Je vois déferler sur les réseaux sociaux une marée de sycophantes qui, applaudissant à l’arrestation de Boualem Sansal, se muent en une armée de procureurs improvisés. Ils le jugent, le condamnent, et l’affublent des épithètes les plus divers : traître, harki, crypto-sioniste, vendu. Cette foule enfiévrée, nourrie de rancunes et de slogans, n’écoute plus que l’écho de son propre ressentiment.
Est-ce donc cela que l’on nomme l’« Algérie nouvelle » ? Une Algérie où l’obscurantisme dresse ses bûchers, où la pensée libre est traitée comme une hérésie ? Une terre où prendre des chemins de traverse, s’écarter des autoroutes balisées, constitue un crime impardonnable ? Ce pays ressemble désormais à un immense goulag où règne un NKVD moderne, tapi dans l’ombre pour réprimer toute dissidence.
Mais ce qui m’effraie le plus, ce n’est pas seulement ce pouvoir liberticide, roué et hors-sol. Ce sont surtout vous, les nouveaux inquisiteurs. Vous, les dresseurs de bûchers, les grands distributeurs du titre infamant de traître. Continuez donc à vous réjouir. Aujourd’hui, c’est Sansal qui paie le prix de votre vindicte. Demain, ce sera l’un d’entre vous. Car l’arbitraire ne s’arrête jamais à ses premières victimes. Il se nourrit, s’étend, engloutit tout sur son passage.
Nous parlons de Boualem Sansal, écrivain mondialement connu, parce que son nom résonne loin. Mais combien d’autres Sansal, anonymes, ont été jetés dans ces culs-de-basse-fosse depuis la fin du Hirak ? Combien de vies broyées, de voix réduites au silence pour avoir osé dire l’évidence, pour avoir posté quelques mots sur les réseaux sociaux ?
Une question me hante : comment la plus puissante armée d’Afrique peut-elle être si fragile qu’elle tremble devant un mot, une phrase ? Comment le plus vaste territoire du continent peut-il vaciller face aux écrits d’un homme ? Les derniers propos de Boualem sont évidemment erronés, pourquoi ne pas les contredire sur un plateau de télévision, pourquoi ne pas envoyer le plus médiocre des historiens pour les démonter ? Pourquoi dans ce cas précis choisir l’emprisonnement, la censure, la violence ?
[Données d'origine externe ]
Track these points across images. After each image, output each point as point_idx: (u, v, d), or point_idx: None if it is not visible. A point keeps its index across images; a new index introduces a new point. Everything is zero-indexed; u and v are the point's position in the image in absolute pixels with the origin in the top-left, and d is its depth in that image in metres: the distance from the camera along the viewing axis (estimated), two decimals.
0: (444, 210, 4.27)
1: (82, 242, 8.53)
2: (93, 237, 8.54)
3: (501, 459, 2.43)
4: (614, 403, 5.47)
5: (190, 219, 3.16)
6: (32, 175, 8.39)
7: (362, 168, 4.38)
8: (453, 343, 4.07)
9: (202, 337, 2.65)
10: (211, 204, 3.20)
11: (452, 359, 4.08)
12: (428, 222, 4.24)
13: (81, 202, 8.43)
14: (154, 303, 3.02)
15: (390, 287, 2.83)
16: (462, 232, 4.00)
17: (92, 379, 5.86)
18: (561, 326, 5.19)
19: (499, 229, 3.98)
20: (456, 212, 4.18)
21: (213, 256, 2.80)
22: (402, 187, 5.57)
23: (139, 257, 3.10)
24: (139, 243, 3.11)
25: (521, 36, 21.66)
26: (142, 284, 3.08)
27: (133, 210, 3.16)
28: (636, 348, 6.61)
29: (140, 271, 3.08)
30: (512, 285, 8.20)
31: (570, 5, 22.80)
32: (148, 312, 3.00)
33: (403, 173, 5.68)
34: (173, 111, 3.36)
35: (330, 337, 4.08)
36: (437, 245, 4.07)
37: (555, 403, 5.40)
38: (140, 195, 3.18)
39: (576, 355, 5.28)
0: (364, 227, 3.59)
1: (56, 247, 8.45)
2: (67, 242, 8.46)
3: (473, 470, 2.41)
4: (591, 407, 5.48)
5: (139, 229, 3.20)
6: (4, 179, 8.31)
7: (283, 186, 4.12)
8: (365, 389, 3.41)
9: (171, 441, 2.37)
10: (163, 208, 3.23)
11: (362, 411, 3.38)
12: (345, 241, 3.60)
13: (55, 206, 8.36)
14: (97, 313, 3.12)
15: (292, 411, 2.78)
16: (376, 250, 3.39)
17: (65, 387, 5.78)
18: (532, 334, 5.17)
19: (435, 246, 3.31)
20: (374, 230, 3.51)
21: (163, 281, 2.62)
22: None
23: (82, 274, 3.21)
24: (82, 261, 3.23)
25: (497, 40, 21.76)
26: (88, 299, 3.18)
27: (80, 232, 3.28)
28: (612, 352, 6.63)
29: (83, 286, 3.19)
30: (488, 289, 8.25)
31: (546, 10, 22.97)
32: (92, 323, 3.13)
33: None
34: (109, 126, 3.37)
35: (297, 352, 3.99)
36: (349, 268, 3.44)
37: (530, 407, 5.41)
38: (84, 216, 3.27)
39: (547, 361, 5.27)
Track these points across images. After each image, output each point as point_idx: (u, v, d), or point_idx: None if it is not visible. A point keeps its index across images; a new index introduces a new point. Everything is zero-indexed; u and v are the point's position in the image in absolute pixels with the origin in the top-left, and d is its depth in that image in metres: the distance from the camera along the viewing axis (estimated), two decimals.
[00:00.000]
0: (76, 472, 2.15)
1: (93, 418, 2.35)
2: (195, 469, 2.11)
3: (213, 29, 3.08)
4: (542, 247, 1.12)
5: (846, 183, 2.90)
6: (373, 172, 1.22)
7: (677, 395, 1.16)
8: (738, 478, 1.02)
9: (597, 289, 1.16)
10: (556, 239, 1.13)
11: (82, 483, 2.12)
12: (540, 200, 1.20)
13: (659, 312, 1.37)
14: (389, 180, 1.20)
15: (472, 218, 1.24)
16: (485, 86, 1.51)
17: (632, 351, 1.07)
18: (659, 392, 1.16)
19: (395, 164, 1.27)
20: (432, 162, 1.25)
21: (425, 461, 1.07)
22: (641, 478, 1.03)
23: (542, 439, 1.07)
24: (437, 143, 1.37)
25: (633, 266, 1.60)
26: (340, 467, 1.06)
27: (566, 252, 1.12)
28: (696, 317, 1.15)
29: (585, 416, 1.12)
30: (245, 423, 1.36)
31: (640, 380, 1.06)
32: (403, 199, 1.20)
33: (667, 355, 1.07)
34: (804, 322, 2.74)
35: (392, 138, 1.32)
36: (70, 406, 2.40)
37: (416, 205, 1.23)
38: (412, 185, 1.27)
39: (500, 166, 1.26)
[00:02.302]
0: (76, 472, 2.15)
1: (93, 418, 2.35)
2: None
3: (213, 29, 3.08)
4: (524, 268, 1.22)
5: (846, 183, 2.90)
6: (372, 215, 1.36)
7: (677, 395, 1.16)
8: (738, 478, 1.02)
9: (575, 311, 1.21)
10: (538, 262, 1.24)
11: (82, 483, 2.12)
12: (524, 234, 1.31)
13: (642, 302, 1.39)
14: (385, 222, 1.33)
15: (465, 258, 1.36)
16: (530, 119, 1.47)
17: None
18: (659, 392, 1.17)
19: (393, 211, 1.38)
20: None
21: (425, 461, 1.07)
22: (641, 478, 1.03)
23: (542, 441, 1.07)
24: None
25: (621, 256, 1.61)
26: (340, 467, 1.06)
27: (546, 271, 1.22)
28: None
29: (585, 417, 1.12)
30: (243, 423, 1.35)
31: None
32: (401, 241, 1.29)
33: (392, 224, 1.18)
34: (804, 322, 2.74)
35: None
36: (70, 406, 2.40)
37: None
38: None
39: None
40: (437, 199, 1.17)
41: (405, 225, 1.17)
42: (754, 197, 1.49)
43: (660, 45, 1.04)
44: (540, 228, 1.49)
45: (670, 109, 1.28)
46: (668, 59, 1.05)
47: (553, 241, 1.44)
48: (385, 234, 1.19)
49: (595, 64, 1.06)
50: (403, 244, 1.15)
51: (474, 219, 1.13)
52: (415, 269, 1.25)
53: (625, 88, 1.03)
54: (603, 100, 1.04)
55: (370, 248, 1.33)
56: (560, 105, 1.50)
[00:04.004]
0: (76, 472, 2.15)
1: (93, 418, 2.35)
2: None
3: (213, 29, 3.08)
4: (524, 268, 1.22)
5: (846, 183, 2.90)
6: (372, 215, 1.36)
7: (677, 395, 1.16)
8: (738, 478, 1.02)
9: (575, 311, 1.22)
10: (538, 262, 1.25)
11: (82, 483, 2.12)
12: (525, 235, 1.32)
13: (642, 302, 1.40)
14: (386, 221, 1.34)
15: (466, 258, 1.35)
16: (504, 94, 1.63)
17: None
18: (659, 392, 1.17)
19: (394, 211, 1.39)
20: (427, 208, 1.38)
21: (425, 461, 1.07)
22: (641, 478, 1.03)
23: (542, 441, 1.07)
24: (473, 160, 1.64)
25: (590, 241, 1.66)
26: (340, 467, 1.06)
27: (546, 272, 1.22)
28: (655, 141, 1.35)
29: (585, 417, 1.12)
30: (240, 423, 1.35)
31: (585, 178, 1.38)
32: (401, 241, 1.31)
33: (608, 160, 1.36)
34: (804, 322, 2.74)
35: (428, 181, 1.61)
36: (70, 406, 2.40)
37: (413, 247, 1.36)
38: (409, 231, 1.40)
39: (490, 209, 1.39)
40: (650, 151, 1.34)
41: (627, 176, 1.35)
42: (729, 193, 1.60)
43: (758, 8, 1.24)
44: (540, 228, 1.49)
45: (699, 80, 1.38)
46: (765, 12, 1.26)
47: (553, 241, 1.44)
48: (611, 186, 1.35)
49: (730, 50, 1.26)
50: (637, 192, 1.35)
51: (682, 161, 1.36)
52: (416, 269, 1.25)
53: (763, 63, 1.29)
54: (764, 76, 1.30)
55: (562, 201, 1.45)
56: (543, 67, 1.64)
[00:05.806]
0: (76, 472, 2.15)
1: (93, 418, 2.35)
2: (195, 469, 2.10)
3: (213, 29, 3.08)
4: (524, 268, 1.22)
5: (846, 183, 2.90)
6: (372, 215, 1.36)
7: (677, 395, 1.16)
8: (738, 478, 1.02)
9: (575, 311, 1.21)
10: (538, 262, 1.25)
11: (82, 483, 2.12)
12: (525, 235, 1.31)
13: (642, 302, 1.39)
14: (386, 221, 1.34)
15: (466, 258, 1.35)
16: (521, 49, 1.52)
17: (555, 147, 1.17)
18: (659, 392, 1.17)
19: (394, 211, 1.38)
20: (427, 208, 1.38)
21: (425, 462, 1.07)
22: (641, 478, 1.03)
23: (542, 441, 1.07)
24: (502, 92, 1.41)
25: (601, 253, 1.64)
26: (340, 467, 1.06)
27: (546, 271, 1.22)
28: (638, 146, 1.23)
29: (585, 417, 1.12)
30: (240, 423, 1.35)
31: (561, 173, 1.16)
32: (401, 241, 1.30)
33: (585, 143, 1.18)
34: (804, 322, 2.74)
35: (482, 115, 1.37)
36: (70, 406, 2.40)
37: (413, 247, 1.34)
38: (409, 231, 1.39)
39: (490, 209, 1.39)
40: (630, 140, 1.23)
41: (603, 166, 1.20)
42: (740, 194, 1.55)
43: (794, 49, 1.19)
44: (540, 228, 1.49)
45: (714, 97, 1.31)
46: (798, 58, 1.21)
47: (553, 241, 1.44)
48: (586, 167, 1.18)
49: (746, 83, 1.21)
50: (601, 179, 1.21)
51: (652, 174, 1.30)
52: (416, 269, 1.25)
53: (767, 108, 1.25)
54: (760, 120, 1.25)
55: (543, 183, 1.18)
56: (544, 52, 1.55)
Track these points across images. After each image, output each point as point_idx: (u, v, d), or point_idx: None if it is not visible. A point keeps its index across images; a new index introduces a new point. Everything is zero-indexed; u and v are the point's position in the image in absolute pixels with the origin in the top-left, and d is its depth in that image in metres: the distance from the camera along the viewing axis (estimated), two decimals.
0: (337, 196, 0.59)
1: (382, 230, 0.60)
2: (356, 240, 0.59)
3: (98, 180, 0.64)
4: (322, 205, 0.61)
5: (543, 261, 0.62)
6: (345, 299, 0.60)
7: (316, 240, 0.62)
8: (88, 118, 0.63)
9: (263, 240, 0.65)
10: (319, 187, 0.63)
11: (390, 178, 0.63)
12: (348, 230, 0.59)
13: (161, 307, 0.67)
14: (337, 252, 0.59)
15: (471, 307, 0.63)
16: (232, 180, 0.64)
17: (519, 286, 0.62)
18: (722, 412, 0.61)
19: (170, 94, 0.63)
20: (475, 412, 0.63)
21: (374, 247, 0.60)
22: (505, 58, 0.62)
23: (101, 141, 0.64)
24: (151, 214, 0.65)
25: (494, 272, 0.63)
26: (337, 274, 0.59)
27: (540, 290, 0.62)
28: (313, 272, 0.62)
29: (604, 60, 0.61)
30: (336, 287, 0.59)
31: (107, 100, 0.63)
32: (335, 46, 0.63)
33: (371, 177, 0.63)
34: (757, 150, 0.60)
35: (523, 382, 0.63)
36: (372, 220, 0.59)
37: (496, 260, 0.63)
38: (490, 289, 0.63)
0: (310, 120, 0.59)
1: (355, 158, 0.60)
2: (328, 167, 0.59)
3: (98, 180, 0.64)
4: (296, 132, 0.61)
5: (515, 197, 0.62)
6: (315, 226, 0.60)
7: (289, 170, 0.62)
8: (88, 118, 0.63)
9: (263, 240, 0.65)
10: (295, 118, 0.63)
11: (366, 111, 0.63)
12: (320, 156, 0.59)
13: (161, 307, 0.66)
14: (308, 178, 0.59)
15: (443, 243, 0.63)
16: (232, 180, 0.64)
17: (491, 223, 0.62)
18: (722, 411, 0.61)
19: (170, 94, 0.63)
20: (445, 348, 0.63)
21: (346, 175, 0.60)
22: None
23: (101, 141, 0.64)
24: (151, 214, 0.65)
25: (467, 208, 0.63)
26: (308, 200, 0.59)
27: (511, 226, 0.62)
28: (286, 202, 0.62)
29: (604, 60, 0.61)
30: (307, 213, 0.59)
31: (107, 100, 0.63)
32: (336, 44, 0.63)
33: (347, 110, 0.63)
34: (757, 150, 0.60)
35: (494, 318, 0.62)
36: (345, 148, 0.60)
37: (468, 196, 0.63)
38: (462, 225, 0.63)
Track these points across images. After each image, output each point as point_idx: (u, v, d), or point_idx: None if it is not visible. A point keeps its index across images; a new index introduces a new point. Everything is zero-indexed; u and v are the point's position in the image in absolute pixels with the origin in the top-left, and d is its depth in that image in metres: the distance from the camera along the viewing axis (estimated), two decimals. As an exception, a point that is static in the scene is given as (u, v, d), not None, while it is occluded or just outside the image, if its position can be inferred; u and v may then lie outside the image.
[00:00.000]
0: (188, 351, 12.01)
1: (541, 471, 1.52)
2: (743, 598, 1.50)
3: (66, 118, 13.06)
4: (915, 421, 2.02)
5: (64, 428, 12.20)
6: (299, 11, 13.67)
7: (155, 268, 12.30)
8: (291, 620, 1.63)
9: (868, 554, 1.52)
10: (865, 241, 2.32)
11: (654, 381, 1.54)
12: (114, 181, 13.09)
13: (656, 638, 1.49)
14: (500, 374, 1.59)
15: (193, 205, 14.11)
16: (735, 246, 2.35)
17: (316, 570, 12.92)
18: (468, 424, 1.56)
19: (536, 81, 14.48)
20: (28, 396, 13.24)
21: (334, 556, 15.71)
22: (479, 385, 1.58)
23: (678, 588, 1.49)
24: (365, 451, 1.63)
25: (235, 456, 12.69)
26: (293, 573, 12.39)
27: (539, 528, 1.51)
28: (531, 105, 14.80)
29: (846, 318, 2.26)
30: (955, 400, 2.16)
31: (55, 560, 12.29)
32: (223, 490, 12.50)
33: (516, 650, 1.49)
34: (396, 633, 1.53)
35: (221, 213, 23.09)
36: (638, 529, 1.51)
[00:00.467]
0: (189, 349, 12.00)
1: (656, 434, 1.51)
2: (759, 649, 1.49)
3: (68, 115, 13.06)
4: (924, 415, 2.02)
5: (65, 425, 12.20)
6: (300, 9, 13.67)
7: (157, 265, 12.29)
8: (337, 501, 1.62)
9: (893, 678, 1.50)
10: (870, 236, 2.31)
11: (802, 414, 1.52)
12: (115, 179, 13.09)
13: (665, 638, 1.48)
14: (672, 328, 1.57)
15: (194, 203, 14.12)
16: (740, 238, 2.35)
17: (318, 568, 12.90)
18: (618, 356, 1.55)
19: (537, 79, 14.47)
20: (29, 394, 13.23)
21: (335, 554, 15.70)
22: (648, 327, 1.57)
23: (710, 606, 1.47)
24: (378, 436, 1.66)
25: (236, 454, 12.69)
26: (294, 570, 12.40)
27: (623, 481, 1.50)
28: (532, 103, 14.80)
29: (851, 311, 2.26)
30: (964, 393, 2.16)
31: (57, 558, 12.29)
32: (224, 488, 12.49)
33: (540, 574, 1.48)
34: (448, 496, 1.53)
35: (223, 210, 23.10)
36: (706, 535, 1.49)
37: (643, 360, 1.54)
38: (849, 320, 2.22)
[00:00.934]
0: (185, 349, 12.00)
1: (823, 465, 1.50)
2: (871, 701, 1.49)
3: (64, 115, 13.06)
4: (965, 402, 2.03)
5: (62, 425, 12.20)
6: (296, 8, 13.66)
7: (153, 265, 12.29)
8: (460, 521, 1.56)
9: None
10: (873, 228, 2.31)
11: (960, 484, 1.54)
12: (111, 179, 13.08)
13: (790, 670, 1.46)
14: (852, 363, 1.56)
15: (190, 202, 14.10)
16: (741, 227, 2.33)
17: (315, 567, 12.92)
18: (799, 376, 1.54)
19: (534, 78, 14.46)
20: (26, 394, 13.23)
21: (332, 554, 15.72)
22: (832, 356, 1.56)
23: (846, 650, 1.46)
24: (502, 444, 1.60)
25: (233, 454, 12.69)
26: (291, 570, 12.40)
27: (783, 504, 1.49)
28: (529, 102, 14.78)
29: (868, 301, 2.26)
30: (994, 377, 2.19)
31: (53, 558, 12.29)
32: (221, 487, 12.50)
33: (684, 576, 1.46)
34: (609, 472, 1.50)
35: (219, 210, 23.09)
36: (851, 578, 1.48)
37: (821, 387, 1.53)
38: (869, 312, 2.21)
Je refuse cet arbitraire qui frappe Boualem Sansal. Boualem est mon ami. Je ne partage pas toutes ses déclarations, surtout la dernière avec laquelle je ne suis pas d’accord une seule seconde. Mais jamais on n’emprisonne un homme pour des mots, jamais on ne le brise pour des affirmations, fussent-elles maladroites ou contestables.
L’Algérie, ce pays magnifique et meurtri, semble avoir perdu toute boussole. Oui, elle a connu des dictatures. Mais ces dictatures, pour cruelles qu’elles furent, avaient parfois une vision, un souffle, un cap. Aujourd’hui, il ne reste qu’un système qui n’avance que pour lui-même, un pouvoir qui étouffe toute respiration, toute étincelle d’espoir.
Et pourtant, nous ne devons pas céder au désespoir. Car chaque mot, chaque geste, chaque acte de résistance est une flamme dans la nuit.
Pour Boualem Sansal.
Pour tous ceux qui, dans l’ombre, continuent de rêver d’une Algérie libre.